## Dataset
_ _ _ _

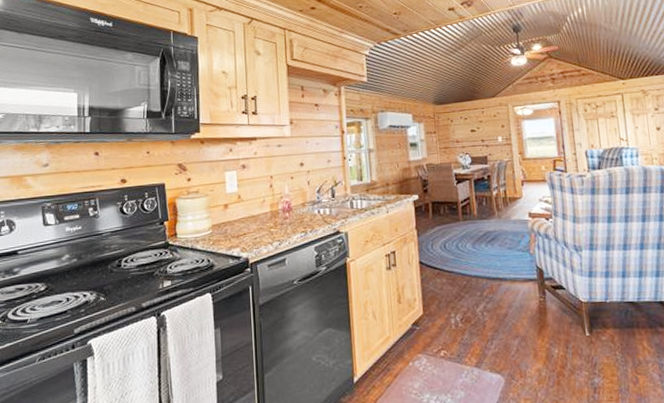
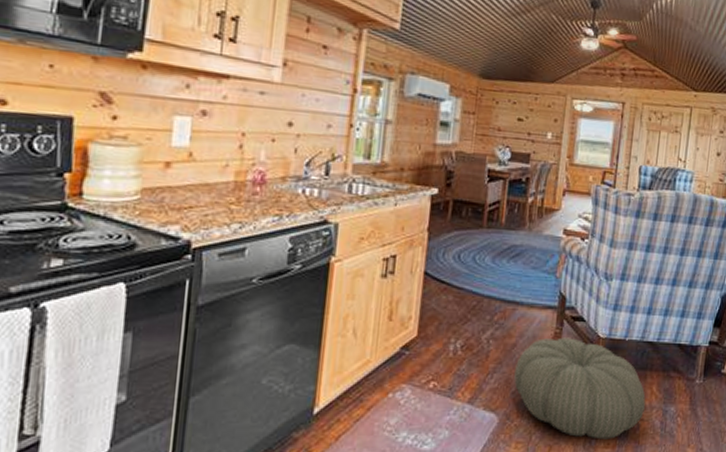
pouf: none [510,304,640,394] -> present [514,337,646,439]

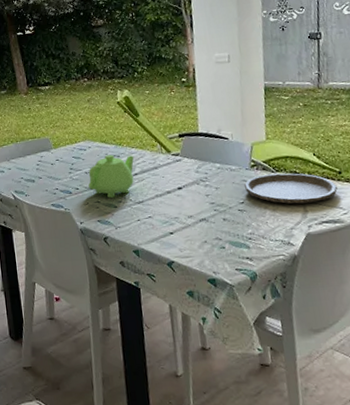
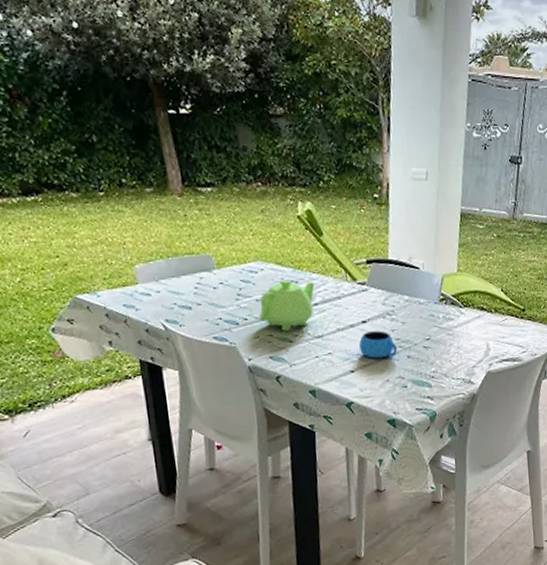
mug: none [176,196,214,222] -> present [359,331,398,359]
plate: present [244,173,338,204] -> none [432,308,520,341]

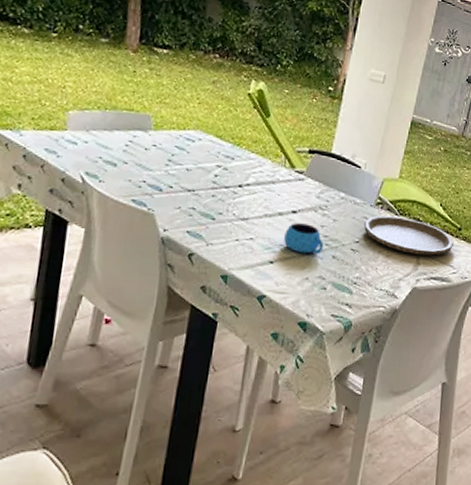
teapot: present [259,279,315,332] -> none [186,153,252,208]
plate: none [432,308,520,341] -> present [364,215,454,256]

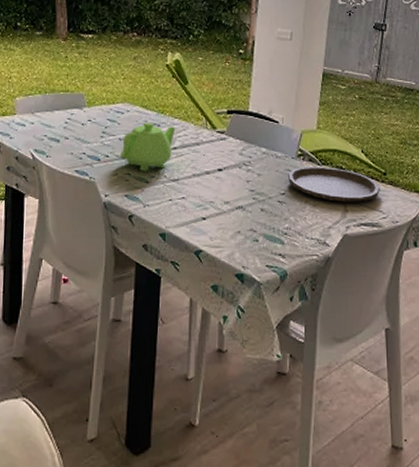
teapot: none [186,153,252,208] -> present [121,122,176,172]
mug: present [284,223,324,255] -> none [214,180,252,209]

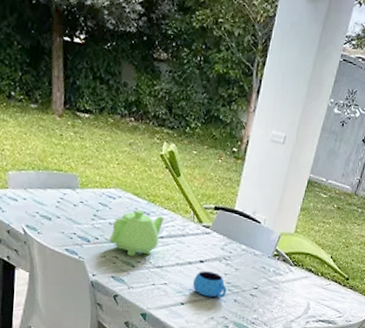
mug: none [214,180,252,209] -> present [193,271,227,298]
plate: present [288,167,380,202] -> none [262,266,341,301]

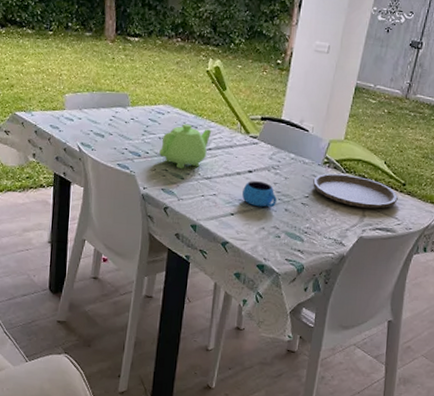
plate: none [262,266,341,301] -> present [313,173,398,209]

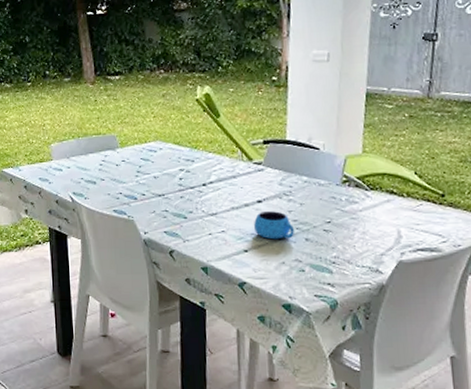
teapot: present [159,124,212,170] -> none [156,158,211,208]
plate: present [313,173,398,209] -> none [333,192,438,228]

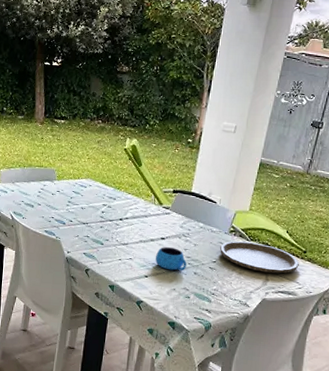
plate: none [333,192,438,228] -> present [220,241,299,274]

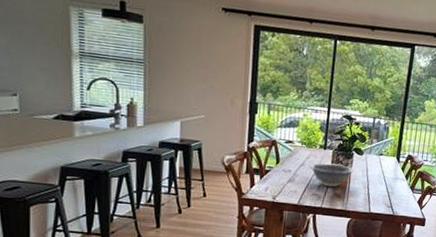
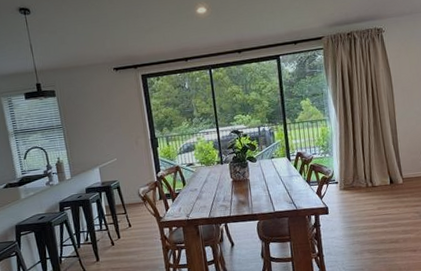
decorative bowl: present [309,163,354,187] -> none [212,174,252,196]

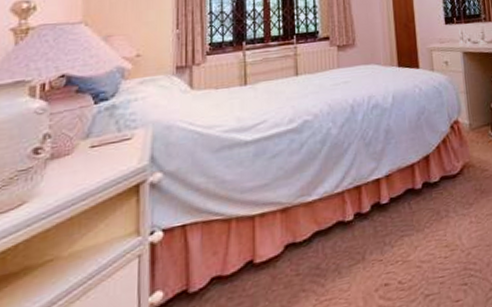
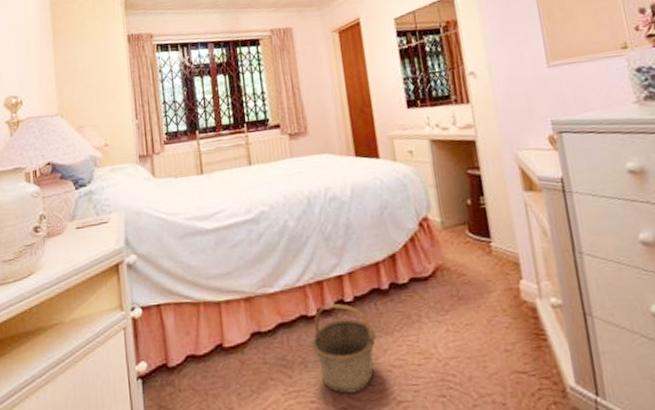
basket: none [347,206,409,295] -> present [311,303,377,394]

_ _ _ _

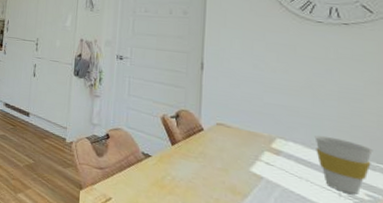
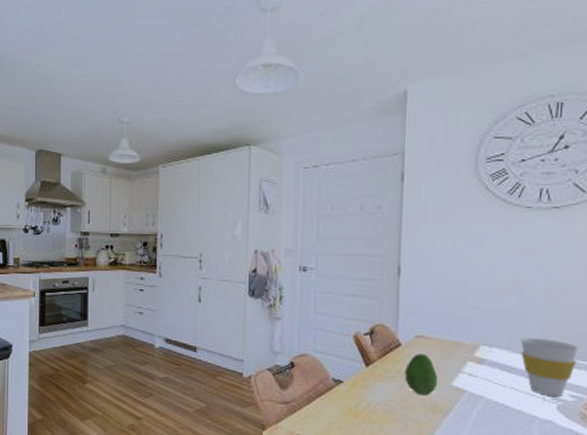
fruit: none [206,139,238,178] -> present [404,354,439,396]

_ _ _ _

## Work instructions
Look through the records for the word "teapot". Every line that has it should be copied.

## Finished task
teapot: present [259,279,315,332] -> none [186,153,252,208]
teapot: none [186,153,252,208] -> present [121,122,176,172]
teapot: present [159,124,212,170] -> none [156,158,211,208]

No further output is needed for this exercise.